We now define a function that contains all the steps to generate the proof:
pub fn encrypt(
message: &[u8],
secret_key: &[u8; 16],
ciphertext: &[u8],
proving_key: ProvingKey,
) -> Result<MarlinProof> {
let rng = &mut simpleworks::marlin::generate_rand();
let constraint_system = ConstraintSystem::<ConstraintF>::new_ref();
let mut message_circuit: Vec<UInt8Gadget> = Vec::with_capacity(message.len());
for byte in message {
message_circuit.push(UInt8Gadget::new_witness(constraint_system.clone(), || {
Ok(byte)
})?);
}
let mut secret_key_circuit: Vec<UInt8Gadget> = Vec::with_capacity(secret_key.len());
for byte in secret_key {
secret_key_circuit.push(UInt8Gadget::new_witness(constraint_system.clone(), || {
Ok(byte)
})?);
}
let mut ciphertext_circuit: Vec<UInt8Gadget> = Vec::with_capacity(ciphertext.len());
for byte in ciphertext {
ciphertext_circuit.push(UInt8Gadget::new_input(constraint_system.clone(), || {
Ok(byte)
})?);
}
encrypt_and_generate_constraints(
&message_circuit,
&secret_key_circuit,
&ciphertext_circuit,
constraint_system.clone(),
)?;
// Here we clone the constraint system because deep down when generating
// the proof the constraint system is consumed and it has to have one
// reference for it to be consumed.
let cs_clone = (*constraint_system
.borrow()
.ok_or("Error borrowing")
.map_err(|e| anyhow!("{}", e))?)
.clone();
let cs_ref_clone = ConstraintSystemRef::CS(Rc::new(RefCell::new(cs_clone)));
let proof = simpleworks::marlin::generate_proof(cs_ref_clone, proving_key, rng)?;
Ok(proof)
}
Finally, we run the following lines to get the proof:
let message = [1_u8; 16]; \\Example message
let secret_key = [0_u8; 16]; \\Example key
let proof = encrypt(&message, &secret_key, &primitive_ciphertext, proving_key)?;
Verification
To verify the proof, we first encapsulate all the steps in this function, reading the verifying key, the proof and the ciphertext:
pub fn verify_encryption(
verifying_key: VerifyingKey,
proof: &MarlinProof,
ciphertext: &[u8],
) -> Result<bool> {
let mut ciphertext_as_field_array = vec![];
for byte in ciphertext {
let field_array = byte_to_field_array(*byte);
for field_element in field_array {
ciphertext_as_field_array.push(field_element);
}
}
simpleworks::marlin::verify_proof(
verifying_key,
&ciphertext_as_field_array,
proof,
&mut simpleworks::marlin::generate_rand(),
)
}
Then, we run and check the result
let result = verify_encryption(
verifying_key,
&proof,
&primitive_ciphertext
)?;
assert!(result);
Summary
AES is the most widely used encryption method.

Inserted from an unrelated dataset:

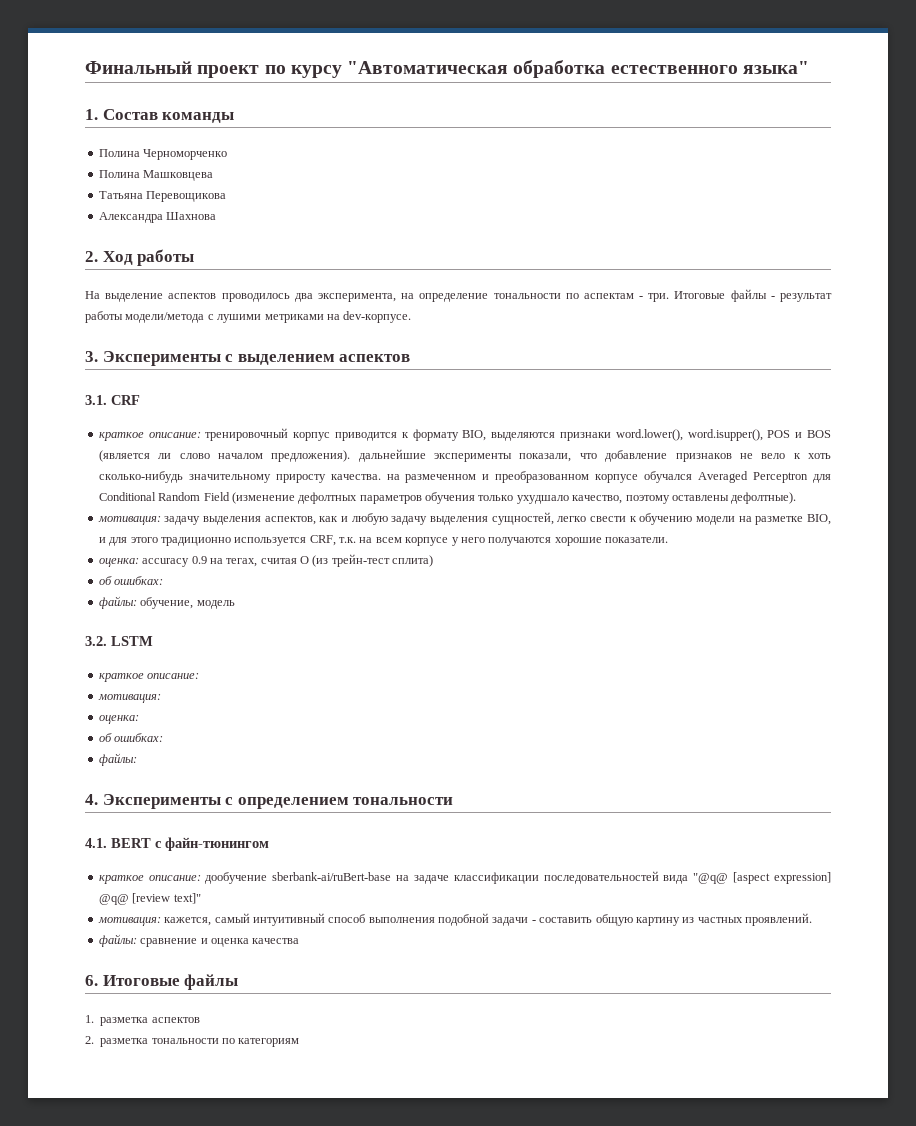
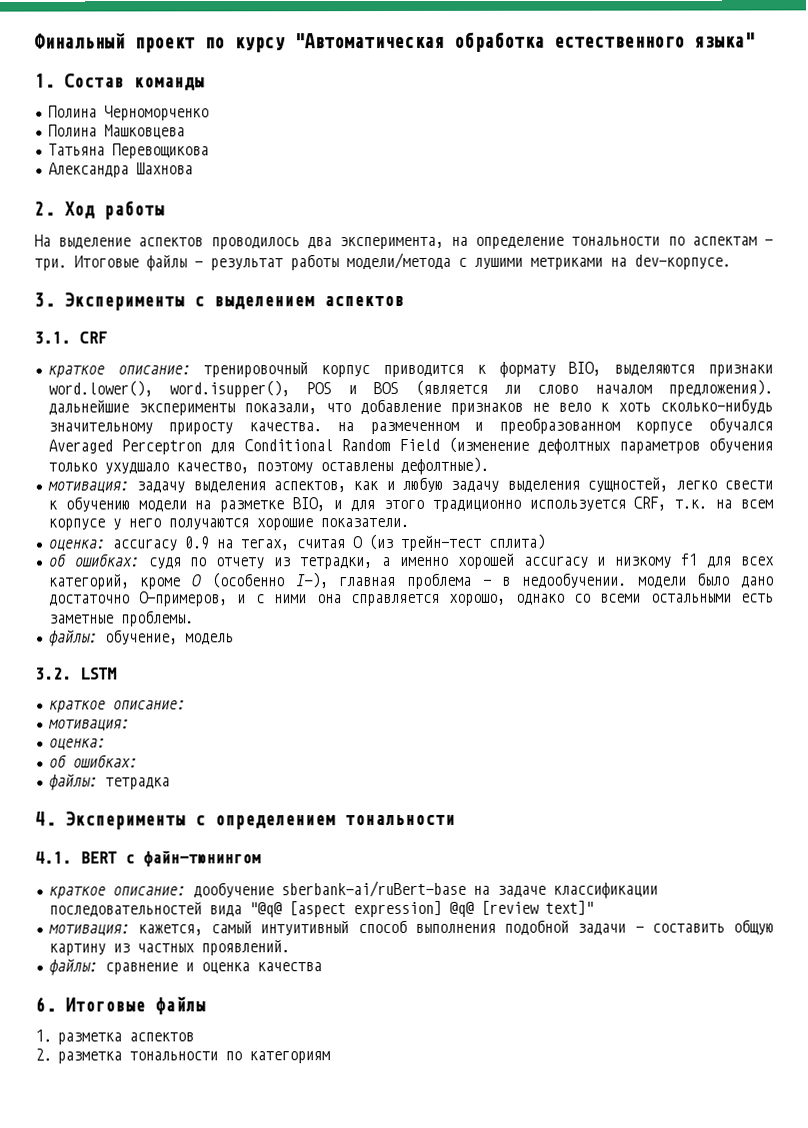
(164, 580) none -> [147,552,775,570] [48,572,774,590] [48,591,774,607] [48,610,194,627] судя по отчету из тетрадки, а именно хорошей accuracy и низкому f1 для всех категорий, кроме О (особенно I-), главная проблема - в недообучении. модели было дано достаточно О-примеров, и с ними она справляется хорошо, однако со всеми остальными есть заметные проблемы.
(137, 759) none -> [104,777,170,790] тетрадка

In this post, we addressed the problem of offering cryptographic proof for the correct execution of the AES encryption function for a given plaintext-key pair. Using the Arkworks library, we implemented AES and obtained its representation as an R1CS. Afterward, using Marlin and the Kate-Zaverucha-Goldberg polynomial commitment scheme, we generated a cryptographic proof. The verifier, using the ciphertext as input, can verify the proof to assert the correct execution of the function.